(Data extracted from a collection)
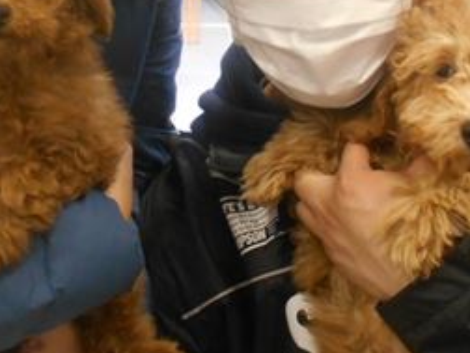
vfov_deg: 22.5
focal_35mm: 62
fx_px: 842
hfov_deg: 31.1
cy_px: -21
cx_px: 287
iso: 320
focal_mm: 4.6
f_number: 3.2
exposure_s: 1/30
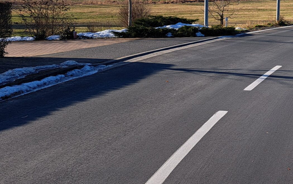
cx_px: 339
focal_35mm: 62
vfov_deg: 20.5
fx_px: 495
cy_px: 15
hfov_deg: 29.1
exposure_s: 1/782
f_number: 1.8
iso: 50
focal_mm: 5.23
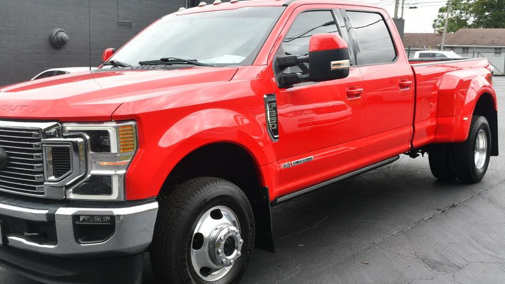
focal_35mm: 43
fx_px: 576
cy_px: 154
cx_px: 211
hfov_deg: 47.2
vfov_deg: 27.7
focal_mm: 23
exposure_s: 1/250
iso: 200
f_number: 7.1
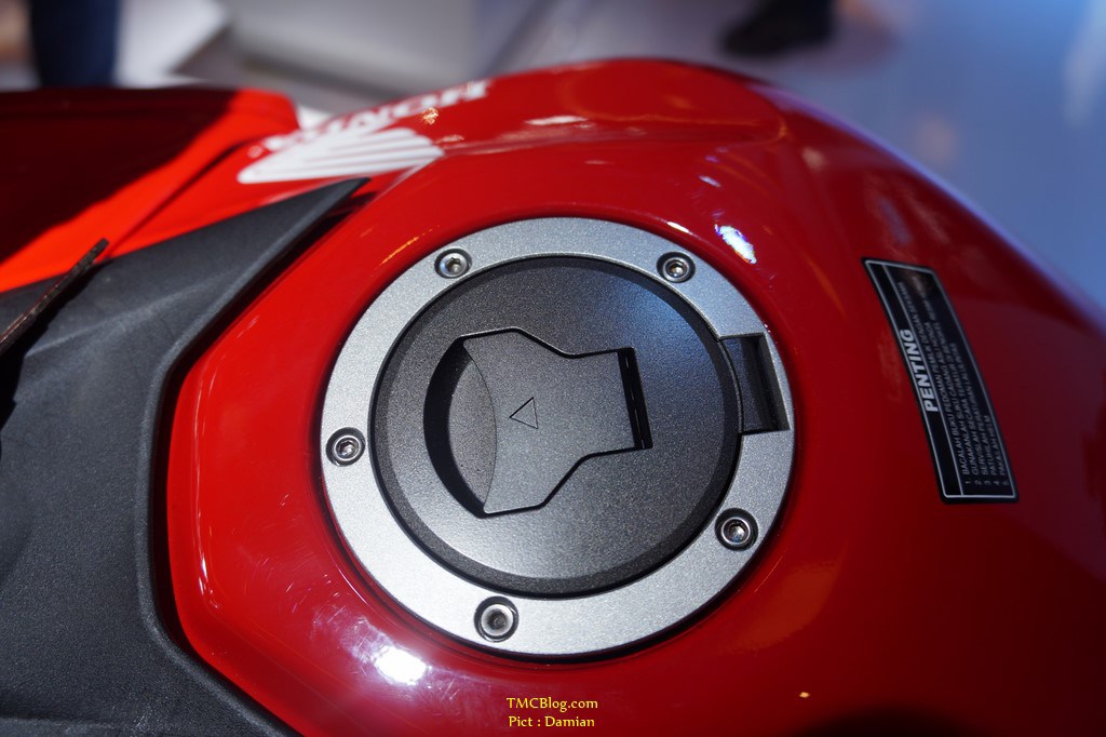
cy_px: 368
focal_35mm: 32
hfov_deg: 59.5
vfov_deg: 41.7
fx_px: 967
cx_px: 553
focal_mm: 21
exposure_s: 1/60
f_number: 4
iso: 100
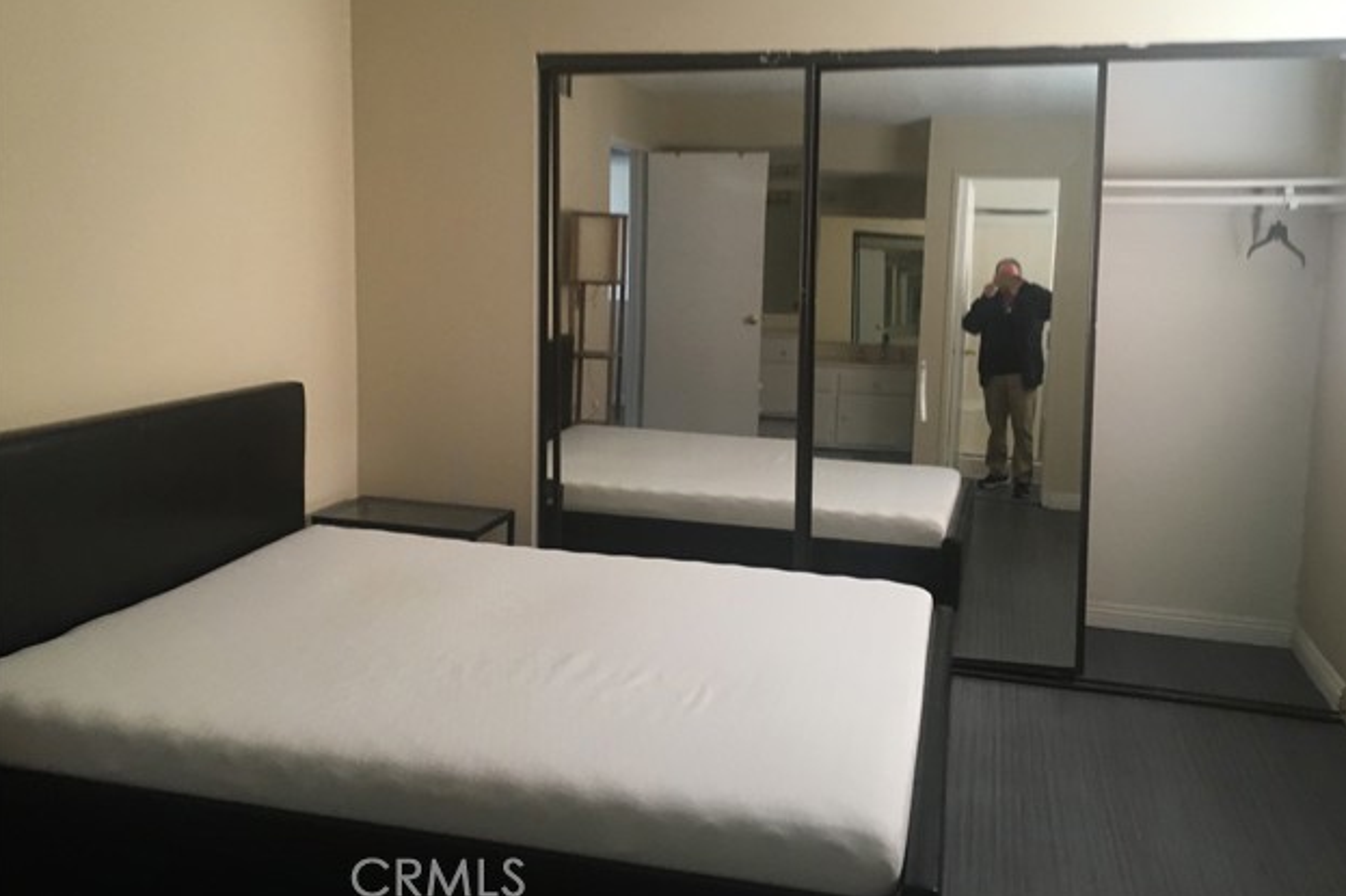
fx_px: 1159
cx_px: 683
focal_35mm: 31
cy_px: 391
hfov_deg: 60.3
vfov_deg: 42.2
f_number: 2.2
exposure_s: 1/30
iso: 125
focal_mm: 4.15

▶ [Problem to work on] Each entry is to be transcribed verbatim, and any picture in it is to be skipped.

▶ [Solution for this exercise]
vfov_deg: 22.5
focal_35mm: 62
fx_px: 842
hfov_deg: 31.1
cy_px: -21
cx_px: 287
iso: 320
focal_mm: 4.6
f_number: 3.2
exposure_s: 1/30
cx_px: 339
focal_35mm: 62
vfov_deg: 20.5
fx_px: 495
cy_px: 15
hfov_deg: 29.1
exposure_s: 1/782
f_number: 1.8
iso: 50
focal_mm: 5.23
focal_35mm: 43
fx_px: 576
cy_px: 154
cx_px: 211
hfov_deg: 47.2
vfov_deg: 27.7
focal_mm: 23
exposure_s: 1/250
iso: 200
f_number: 7.1
cy_px: 368
focal_35mm: 32
hfov_deg: 59.5
vfov_deg: 41.7
fx_px: 967
cx_px: 553
focal_mm: 21
exposure_s: 1/60
f_number: 4
iso: 100
fx_px: 1159
cx_px: 683
focal_35mm: 31
cy_px: 391
hfov_deg: 60.3
vfov_deg: 42.2
f_number: 2.2
exposure_s: 1/30
iso: 125
focal_mm: 4.15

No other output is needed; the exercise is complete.